## Exercise input
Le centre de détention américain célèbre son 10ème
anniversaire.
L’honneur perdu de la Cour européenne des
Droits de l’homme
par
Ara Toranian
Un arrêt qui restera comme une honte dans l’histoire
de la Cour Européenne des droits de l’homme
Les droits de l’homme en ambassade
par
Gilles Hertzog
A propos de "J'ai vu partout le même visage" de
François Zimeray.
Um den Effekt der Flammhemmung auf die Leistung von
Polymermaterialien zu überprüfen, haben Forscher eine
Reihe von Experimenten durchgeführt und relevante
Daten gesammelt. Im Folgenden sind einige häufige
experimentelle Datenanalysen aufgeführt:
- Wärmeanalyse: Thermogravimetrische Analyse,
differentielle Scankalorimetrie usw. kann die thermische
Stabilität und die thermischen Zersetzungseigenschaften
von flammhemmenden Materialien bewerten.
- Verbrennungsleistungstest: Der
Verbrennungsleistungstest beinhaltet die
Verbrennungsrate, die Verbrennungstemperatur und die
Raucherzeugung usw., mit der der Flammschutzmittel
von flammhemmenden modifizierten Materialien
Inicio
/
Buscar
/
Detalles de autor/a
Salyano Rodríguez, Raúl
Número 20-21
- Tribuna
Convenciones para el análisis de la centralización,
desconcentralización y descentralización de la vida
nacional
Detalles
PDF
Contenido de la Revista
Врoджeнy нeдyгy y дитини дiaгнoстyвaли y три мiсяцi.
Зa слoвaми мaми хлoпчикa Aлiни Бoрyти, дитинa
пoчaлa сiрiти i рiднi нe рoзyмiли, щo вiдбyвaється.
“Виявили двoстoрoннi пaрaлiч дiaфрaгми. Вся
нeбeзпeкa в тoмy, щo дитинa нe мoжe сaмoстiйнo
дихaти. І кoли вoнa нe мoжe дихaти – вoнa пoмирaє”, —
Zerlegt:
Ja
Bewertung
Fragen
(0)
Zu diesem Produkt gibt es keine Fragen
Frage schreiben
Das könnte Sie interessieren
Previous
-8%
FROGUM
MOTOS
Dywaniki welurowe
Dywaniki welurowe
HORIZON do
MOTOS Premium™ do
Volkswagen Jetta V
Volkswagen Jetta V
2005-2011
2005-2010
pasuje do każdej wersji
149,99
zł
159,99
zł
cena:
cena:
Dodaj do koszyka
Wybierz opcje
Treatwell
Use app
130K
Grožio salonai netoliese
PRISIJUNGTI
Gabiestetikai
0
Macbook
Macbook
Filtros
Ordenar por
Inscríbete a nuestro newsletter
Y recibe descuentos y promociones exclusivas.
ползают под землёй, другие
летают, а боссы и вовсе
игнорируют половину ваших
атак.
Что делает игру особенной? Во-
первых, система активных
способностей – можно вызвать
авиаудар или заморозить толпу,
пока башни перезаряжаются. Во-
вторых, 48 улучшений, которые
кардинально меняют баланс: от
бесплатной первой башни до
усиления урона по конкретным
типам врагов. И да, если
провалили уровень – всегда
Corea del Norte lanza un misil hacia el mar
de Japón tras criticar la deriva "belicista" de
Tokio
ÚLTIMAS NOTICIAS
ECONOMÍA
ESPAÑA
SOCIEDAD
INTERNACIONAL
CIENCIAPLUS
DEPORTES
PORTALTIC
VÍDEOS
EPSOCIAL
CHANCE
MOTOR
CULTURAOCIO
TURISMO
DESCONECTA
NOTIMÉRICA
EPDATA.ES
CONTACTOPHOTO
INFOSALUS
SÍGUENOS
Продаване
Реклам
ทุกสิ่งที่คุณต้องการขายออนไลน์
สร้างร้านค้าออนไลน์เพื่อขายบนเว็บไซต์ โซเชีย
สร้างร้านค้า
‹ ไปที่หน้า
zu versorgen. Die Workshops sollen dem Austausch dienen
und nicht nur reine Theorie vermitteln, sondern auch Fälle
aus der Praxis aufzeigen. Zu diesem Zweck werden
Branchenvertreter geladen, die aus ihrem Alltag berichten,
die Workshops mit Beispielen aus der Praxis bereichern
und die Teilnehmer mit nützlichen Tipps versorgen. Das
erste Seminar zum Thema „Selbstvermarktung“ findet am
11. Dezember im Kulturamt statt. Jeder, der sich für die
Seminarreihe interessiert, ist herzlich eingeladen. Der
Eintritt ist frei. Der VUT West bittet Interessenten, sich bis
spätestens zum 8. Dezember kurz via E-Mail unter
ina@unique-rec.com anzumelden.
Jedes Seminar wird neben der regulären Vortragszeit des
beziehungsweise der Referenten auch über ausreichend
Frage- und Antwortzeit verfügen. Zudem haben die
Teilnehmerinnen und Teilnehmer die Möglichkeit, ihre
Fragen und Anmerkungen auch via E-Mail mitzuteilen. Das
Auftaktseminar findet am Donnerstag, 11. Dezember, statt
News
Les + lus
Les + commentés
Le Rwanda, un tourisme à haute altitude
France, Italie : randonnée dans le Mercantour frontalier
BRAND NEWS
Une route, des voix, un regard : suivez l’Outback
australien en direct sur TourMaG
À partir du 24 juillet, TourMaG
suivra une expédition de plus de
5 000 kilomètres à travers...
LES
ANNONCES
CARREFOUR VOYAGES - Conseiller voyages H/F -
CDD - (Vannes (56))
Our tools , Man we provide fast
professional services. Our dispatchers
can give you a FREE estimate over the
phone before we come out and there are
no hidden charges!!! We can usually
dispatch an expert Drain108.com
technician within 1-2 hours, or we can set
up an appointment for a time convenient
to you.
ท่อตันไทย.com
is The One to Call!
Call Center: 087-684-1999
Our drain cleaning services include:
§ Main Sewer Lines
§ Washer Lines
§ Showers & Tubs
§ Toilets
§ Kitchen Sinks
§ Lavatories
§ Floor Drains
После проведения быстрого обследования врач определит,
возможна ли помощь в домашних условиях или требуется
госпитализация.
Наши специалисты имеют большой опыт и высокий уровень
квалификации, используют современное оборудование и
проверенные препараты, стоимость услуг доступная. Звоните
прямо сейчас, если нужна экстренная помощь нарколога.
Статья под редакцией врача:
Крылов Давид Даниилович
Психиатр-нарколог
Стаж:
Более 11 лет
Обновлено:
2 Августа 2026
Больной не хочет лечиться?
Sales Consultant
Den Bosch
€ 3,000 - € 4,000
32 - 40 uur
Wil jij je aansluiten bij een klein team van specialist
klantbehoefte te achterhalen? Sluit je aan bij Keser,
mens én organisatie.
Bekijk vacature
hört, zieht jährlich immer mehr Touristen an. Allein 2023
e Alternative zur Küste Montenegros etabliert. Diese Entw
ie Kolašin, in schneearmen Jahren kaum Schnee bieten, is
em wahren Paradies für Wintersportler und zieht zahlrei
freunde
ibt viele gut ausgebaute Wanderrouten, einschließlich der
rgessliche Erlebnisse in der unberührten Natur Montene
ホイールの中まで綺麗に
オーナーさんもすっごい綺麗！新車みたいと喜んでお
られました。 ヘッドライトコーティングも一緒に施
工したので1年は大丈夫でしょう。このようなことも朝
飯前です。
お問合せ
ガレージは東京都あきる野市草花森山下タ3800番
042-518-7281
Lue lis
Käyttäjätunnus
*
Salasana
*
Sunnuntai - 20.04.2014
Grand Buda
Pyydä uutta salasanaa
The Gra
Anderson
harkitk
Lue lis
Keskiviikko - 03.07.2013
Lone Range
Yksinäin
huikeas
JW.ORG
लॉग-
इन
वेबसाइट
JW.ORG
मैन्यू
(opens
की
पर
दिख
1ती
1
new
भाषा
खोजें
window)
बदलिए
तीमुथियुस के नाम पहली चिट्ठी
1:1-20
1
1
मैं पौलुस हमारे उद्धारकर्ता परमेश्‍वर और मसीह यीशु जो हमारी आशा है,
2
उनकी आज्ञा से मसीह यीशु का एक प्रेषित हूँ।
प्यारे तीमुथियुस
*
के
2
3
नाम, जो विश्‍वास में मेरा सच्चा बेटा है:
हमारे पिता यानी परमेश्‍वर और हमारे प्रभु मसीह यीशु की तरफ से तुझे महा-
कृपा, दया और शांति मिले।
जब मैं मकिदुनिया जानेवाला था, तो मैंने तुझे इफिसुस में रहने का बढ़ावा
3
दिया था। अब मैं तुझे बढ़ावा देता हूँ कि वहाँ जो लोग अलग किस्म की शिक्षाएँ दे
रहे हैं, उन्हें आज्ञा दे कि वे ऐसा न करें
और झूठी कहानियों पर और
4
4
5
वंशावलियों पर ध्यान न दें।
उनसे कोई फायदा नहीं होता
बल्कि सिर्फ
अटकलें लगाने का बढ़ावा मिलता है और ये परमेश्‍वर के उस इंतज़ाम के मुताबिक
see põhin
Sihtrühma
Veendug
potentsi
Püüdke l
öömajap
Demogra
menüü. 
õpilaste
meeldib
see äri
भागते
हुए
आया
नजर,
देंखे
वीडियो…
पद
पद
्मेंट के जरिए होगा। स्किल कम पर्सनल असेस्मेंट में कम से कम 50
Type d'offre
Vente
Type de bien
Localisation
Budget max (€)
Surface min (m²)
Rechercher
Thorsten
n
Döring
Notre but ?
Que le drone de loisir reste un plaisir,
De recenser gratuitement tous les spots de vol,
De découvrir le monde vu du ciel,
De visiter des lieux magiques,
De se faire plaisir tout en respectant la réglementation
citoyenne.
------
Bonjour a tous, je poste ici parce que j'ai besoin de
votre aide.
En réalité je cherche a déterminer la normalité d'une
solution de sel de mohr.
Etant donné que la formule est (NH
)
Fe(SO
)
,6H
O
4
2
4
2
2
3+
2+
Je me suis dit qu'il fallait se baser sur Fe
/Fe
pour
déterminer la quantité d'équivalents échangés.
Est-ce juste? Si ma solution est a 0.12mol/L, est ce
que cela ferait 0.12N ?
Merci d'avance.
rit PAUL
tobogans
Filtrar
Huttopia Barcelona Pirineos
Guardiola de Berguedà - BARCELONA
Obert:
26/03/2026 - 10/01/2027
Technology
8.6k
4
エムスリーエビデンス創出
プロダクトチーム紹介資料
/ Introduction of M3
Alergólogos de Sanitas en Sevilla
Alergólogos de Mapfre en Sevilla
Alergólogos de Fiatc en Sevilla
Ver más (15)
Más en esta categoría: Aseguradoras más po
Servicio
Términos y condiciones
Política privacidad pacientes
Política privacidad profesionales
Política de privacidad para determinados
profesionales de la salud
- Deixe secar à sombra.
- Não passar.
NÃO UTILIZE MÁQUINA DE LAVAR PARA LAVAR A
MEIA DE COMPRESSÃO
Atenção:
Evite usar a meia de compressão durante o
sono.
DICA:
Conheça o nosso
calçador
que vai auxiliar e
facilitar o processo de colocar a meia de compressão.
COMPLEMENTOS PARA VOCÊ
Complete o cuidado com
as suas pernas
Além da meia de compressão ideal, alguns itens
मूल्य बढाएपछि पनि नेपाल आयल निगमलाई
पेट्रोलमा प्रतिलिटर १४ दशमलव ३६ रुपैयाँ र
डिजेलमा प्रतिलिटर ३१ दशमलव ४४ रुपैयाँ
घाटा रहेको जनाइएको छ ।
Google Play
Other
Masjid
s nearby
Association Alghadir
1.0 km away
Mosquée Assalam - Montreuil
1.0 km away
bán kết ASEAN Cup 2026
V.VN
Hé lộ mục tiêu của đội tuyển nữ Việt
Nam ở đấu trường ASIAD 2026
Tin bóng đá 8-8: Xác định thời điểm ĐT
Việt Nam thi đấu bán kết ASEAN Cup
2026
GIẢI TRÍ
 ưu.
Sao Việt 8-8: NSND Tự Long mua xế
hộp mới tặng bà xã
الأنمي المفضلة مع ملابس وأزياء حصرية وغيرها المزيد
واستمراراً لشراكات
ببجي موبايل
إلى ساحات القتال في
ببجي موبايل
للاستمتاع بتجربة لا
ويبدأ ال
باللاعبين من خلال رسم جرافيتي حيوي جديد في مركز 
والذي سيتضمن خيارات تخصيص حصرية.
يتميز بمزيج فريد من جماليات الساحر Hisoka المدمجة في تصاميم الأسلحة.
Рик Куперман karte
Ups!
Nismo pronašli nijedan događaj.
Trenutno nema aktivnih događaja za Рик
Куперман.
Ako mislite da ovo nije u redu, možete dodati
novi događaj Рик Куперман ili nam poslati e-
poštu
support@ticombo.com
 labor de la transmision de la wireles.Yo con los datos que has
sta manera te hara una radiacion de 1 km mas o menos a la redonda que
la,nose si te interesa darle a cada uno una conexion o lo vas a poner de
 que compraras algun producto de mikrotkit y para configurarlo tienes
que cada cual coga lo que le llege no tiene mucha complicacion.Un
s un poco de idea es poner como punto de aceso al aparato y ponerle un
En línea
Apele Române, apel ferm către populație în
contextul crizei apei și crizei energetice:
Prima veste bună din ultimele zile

## Instructions for the task
What you return must be the lines above that run from the line with "кардинально меняют баланс: от" to the line with "und die Teilnehmer", inclusive, each copied exactly.

## Output below
кардинально меняют баланс: от
бесплатной первой башни до
усиления урона по конкретным
типам врагов. И да, если
провалили уровень – всегда
Corea del Norte lanza un misil hacia el mar
de Japón tras criticar la deriva "belicista" de
Tokio
ÚLTIMAS NOTICIAS
ECONOMÍA
ESPAÑA
SOCIEDAD
INTERNACIONAL
CIENCIAPLUS
DEPORTES
PORTALTIC
VÍDEOS
EPSOCIAL
CHANCE
MOTOR
CULTURAOCIO
TURISMO
DESCONECTA
NOTIMÉRICA
EPDATA.ES
CONTACTOPHOTO
INFOSALUS
SÍGUENOS
Продаване
Реклам
ทุกสิ่งที่คุณต้องการขายออนไลน์
สร้างร้านค้าออนไลน์เพื่อขายบนเว็บไซต์ โซเชีย
สร้างร้านค้า
‹ ไปที่หน้า
zu versorgen. Die Workshops sollen dem Austausch dienen
und nicht nur reine Theorie vermitteln, sondern auch Fälle
aus der Praxis aufzeigen. Zu diesem Zweck werden
Branchenvertreter geladen, die aus ihrem Alltag berichten,
die Workshops mit Beispielen aus der Praxis bereichern
und die Teilnehmer mit nützlichen Tipps versorgen. Das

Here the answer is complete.